Seriously, I thought, did this guy flunk out of wannabe terrorist school? What kind of TCI used the same password for all of his accounts? I knew fourth graders who realized that was a bad idea.

Not that I was complaining, only I kind of wanted to, because when it came to hacking, I lived for the challenge, and this was kid stuff.

I’d just opened Kann’s inbox when Tara knocked at the door. I probably would have been more paranoid about whether or not it was indeed Tara, except for the fact that she knocked to the rhythm of “Clap Your Hands.” Smart girl.

After setting Kann’s inbox, sent mail, and address book to copy over to my drive, I got up and walked over to the door. I peeked out the peephole, just to be on the safe side, and then let Tara in.

“Finished?” she asked me.

I glanced back over at the laptop. “Five minutes, tops.”

“We only have three.”

Get in and get out—that was the Squad motto, and there was a decent chance that we’d already been here too long.

“Three minutes,” I agreed. “Can I have my clothes?”

Tara tossed them to me, and content that the computer was doing its thing, I went to the bathroom to change. I’d just zipped my skirt up the side and stuck the tracking chip back in my bra when I heard the door to the room slam open and then slam shut.

Uh-oh, I thought. Tara didn’t slam doors. Ever. And the sound of the slamming did not in any way sound like one of our cheers.
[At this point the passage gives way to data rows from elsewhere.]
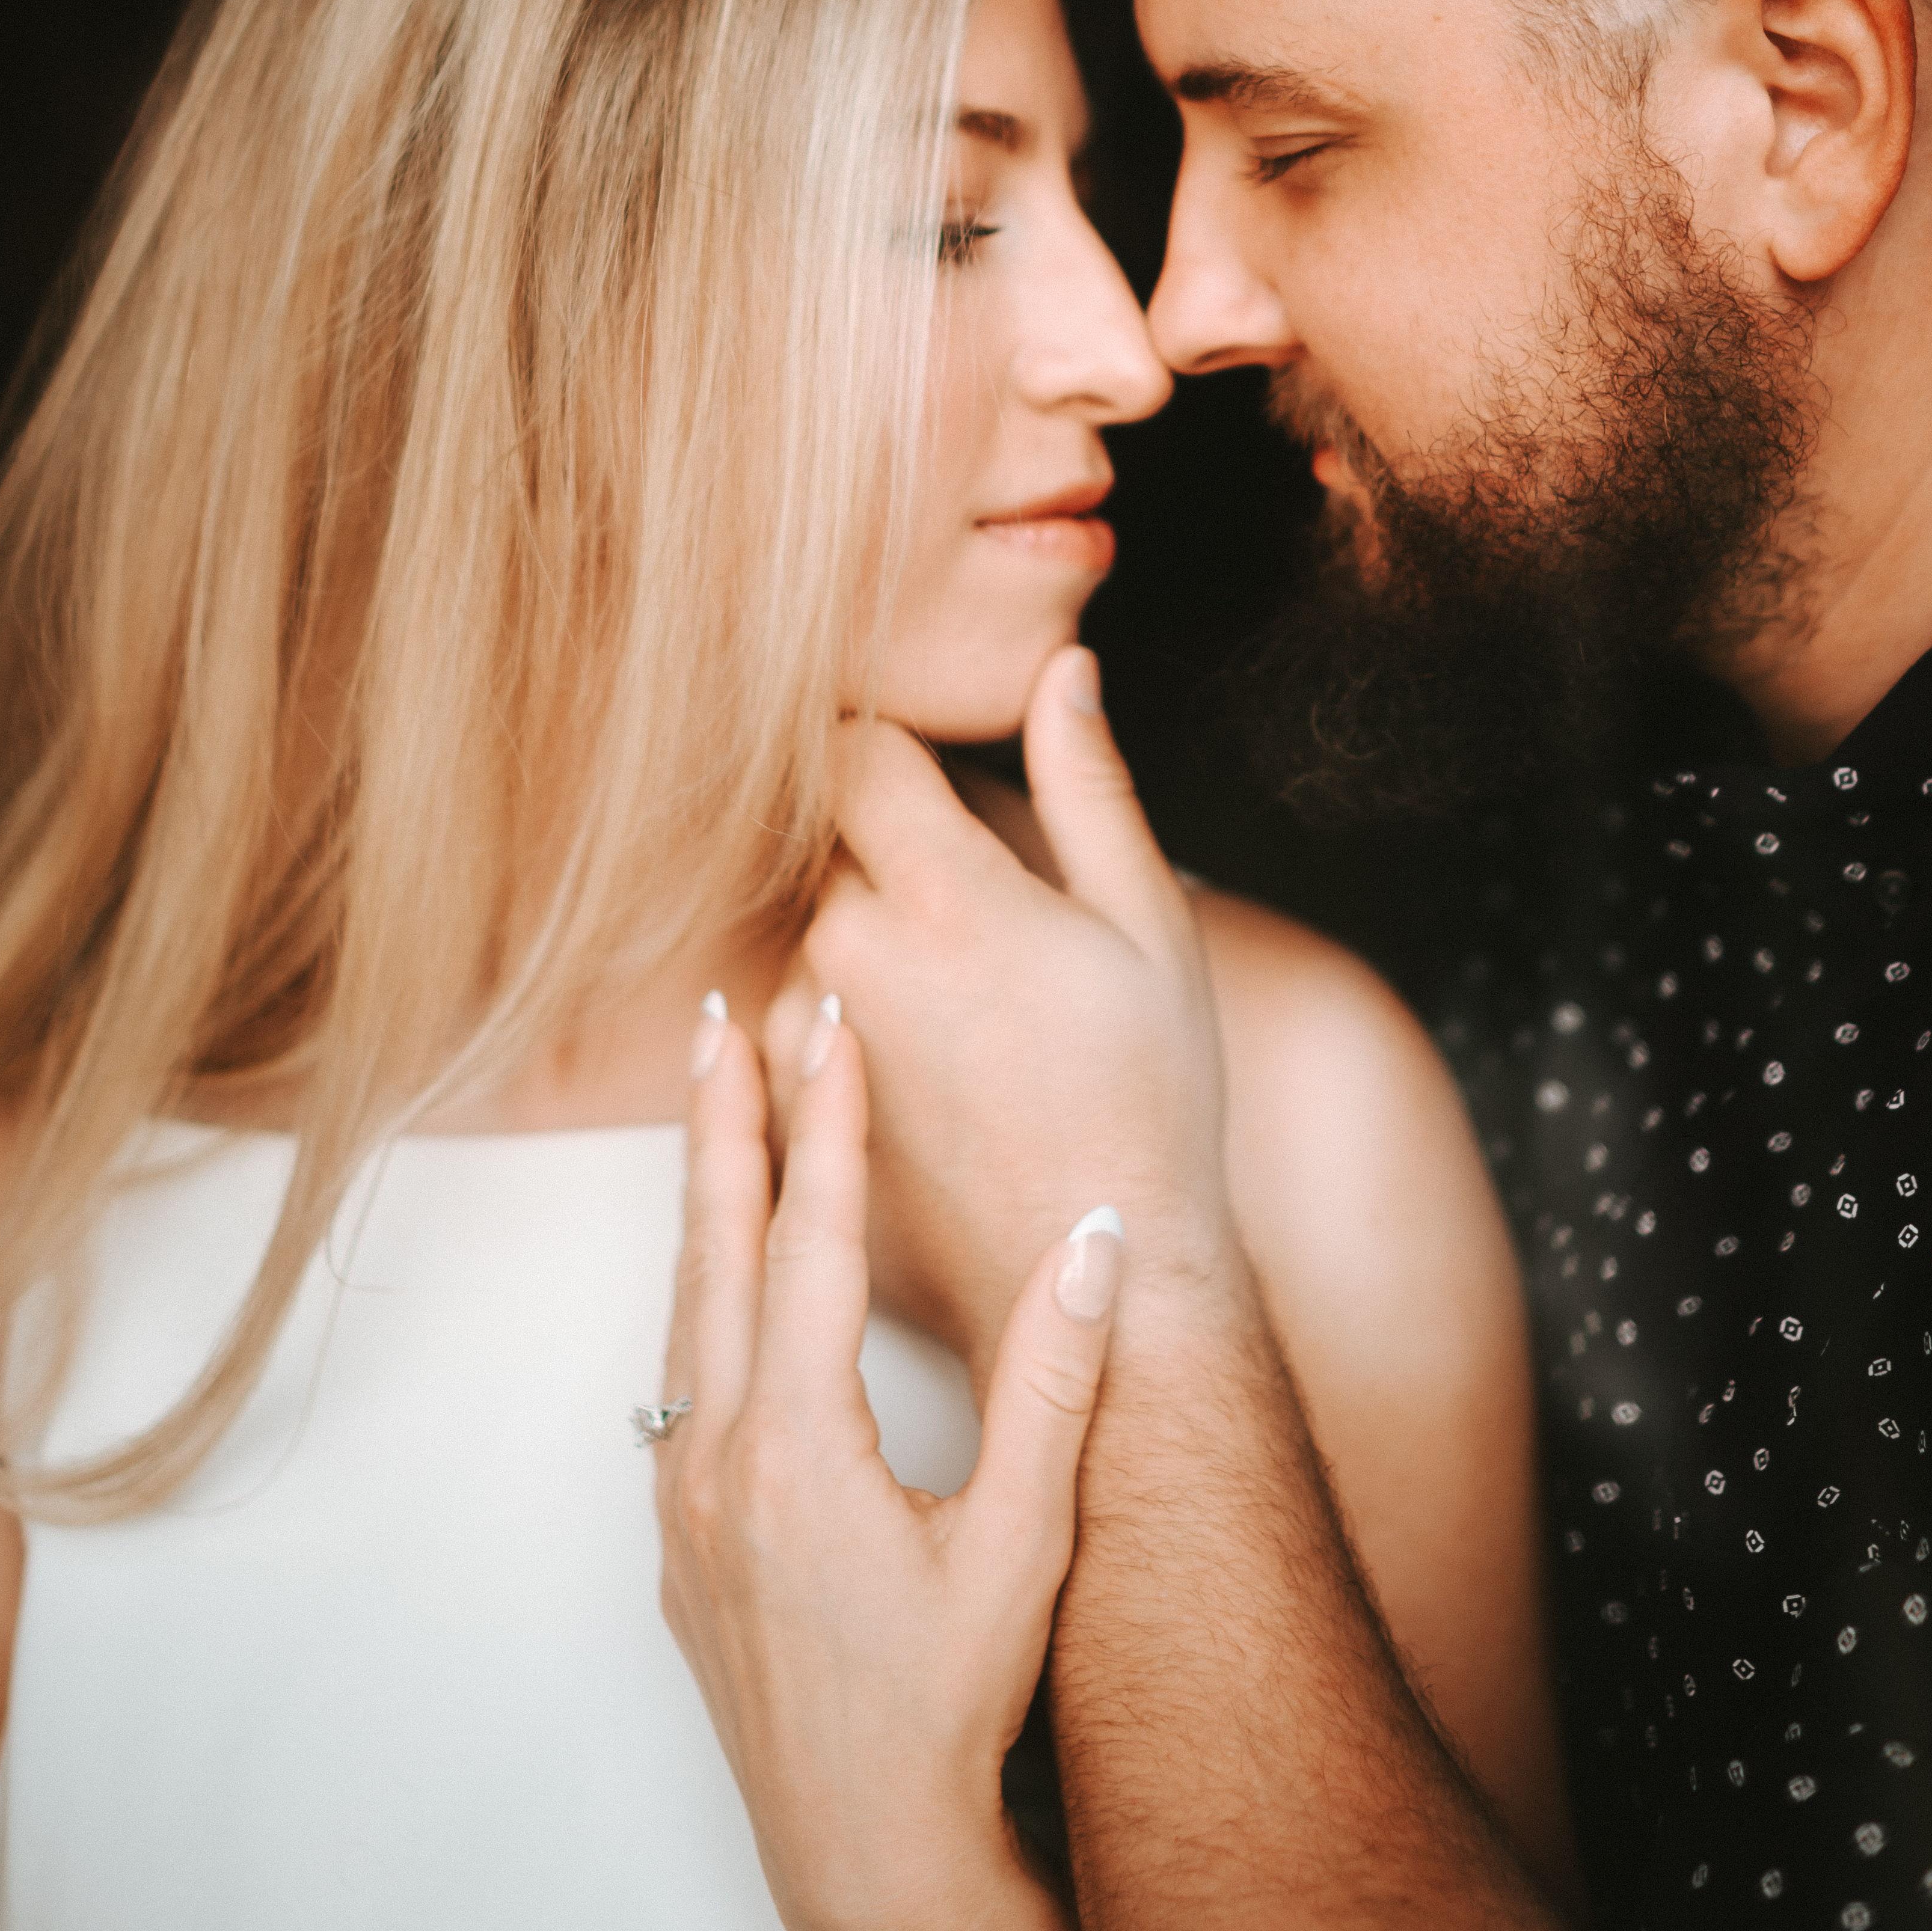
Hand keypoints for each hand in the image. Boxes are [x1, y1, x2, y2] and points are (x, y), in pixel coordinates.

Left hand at [653, 990, 1121, 1930]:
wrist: (864, 1862)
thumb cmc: (957, 1710)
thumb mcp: (1025, 1547)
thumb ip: (1057, 1384)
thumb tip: (1100, 1240)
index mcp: (798, 1450)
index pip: (815, 1244)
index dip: (829, 1122)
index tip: (830, 1020)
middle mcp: (718, 1463)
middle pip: (719, 1248)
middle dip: (728, 1119)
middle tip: (727, 1010)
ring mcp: (685, 1505)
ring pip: (690, 1308)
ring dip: (710, 1195)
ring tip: (717, 1101)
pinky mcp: (683, 1542)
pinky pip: (683, 1375)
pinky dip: (705, 1287)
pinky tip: (721, 1265)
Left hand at [804, 645, 1236, 1371]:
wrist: (1091, 1266)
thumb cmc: (1148, 1099)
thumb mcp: (1147, 927)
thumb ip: (1089, 785)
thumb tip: (1062, 664)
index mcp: (941, 896)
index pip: (853, 750)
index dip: (891, 741)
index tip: (930, 760)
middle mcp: (847, 956)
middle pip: (835, 840)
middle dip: (896, 847)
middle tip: (987, 911)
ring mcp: (801, 1038)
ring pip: (818, 928)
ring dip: (873, 935)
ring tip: (971, 1008)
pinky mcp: (783, 1103)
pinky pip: (795, 1012)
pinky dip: (849, 1015)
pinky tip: (934, 1068)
No matter which way I approached the situation, one thing was clear: there was somebody else in the room, and that was a very, very bad thing.

Moving as silently as I could, I leapt into the Jacuzzi and pressed myself against the bottom, using the side to obscure myself from view as best I could. I spent exactly three seconds seriously hoping that Kann—assuming that he was the one who’d crashed our spy party—wouldn’t come into the bathroom, and another two hoping that Tara had opted for hiding herself over attempting to seduce our mark.
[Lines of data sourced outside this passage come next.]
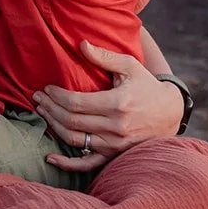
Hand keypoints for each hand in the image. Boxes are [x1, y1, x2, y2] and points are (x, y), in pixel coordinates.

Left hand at [32, 40, 183, 171]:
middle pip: (71, 120)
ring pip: (74, 139)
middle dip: (49, 108)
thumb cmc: (147, 86)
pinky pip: (87, 164)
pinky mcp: (114, 155)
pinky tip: (50, 157)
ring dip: (53, 126)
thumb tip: (81, 44)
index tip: (46, 88)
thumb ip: (104, 56)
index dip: (56, 96)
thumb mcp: (130, 66)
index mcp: (118, 103)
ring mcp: (114, 144)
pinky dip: (67, 164)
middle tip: (36, 98)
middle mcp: (115, 126)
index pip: (76, 102)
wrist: (170, 113)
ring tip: (42, 113)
Despite the fact that their threat levels weren’t that high, the TCIs were on the Watch List for a reason. Jacob Kann was dangerous, and as I thought of my partner out there with him, I had to push down the urge to go charging out of the bathroom, half-dressed, and take him down. Only the incessant training that had been drilled into my head over the past month—do not physically engage a mark unless specifically instructed to do so; protect your cover and trust your partner to protect herself—kept me from doing just that, and the training only held me off for an additional six seconds. Luckily, in that time, Jacob Kann muttered several curses about females under his breath, grabbed what sounded like a set of keys off of a dresser, and stomped back out the door.

Cautiously, I stuck my head out of the bathroom and saw Tara maneuvering back through the window.

“Hang from the ledge?” I asked her.

“Dove into the bathtub?” she returned.

I threw my top on instead of responding, and she grabbed my hard drive out of the computer. “Lucky for us, Kann is oblivious,” she said, tossing it to me with one hand and hitting the computer’s power button with the other. “Ready to run?”